EXERCISE REQUIREMENTS: Scan the records for "共通根を持たない多項式". Report each line that includes it.

= Beginning of Section =

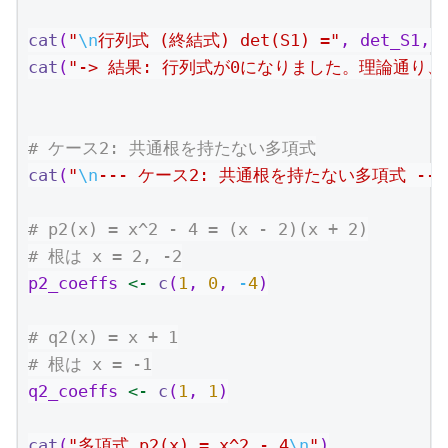
cat
(
"
\n
行列式 (終結式) det(S1) ="
, det_S1, 
cat
(
"-> 結果: 行列式が0になりました。理論通り
# ケース2: 共通根を持たない多項式
cat
(
"
\n
--- ケース2: 共通根を持たない多項式 ---
# p2(x) = x^2 - 4 = (x - 2)(x + 2)
# 根は x = 2, -2
p2_coeffs 
<-
c
(
1
, 
0
, 
-
4
)
# q2(x) = x + 1
# 根は x = -1
q2_coeffs 
<-
c
(
1
, 
1
)
cat
(
"多項式 p2(x) = x^2 - 4
\n
"
)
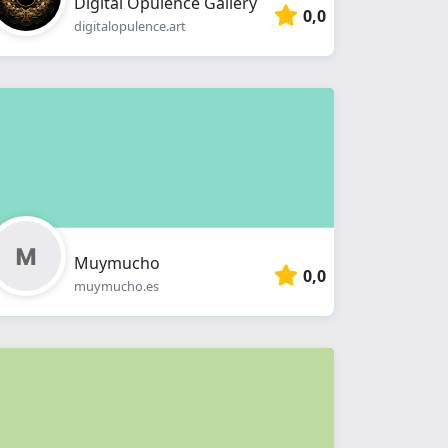
Digital Opulence Gallery
0,0
digitalopulence.art
Muymucho
0,0
muymucho.es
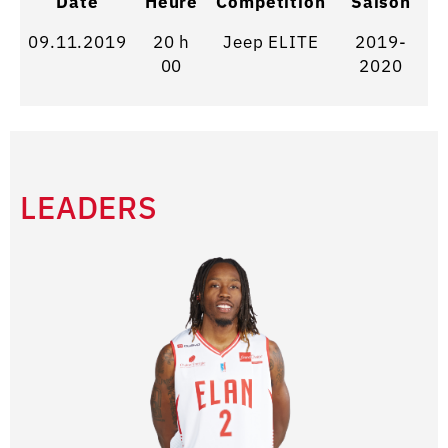
Date
Heure
Competition
Saison
09.11.2019
20 h
Jeep ELITE
2019-
00
2020
LEADERS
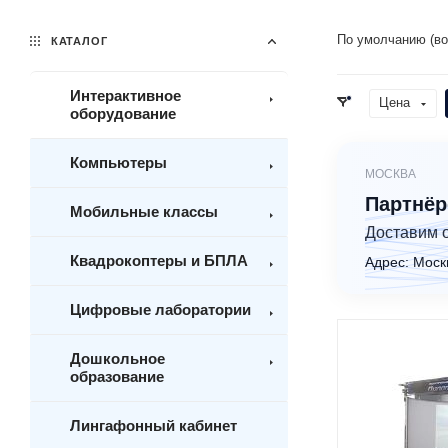
По умолчанию (во
КАТАЛОГ
Интерактивное
Цена
оборудование
Компьютеры
МОСКВА
Партнёр
Мобильные классы
Доставим 
Квадрокоптеры и БПЛА
Адрес: Моск
Цифровые лаборатории
Дошкольное
образование
Лингафонный кабинет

= End of Section =

THE ANSWER:
# ケース2: 共通根を持たない多項式
--- ケース2: 共通根を持たない多項式 ---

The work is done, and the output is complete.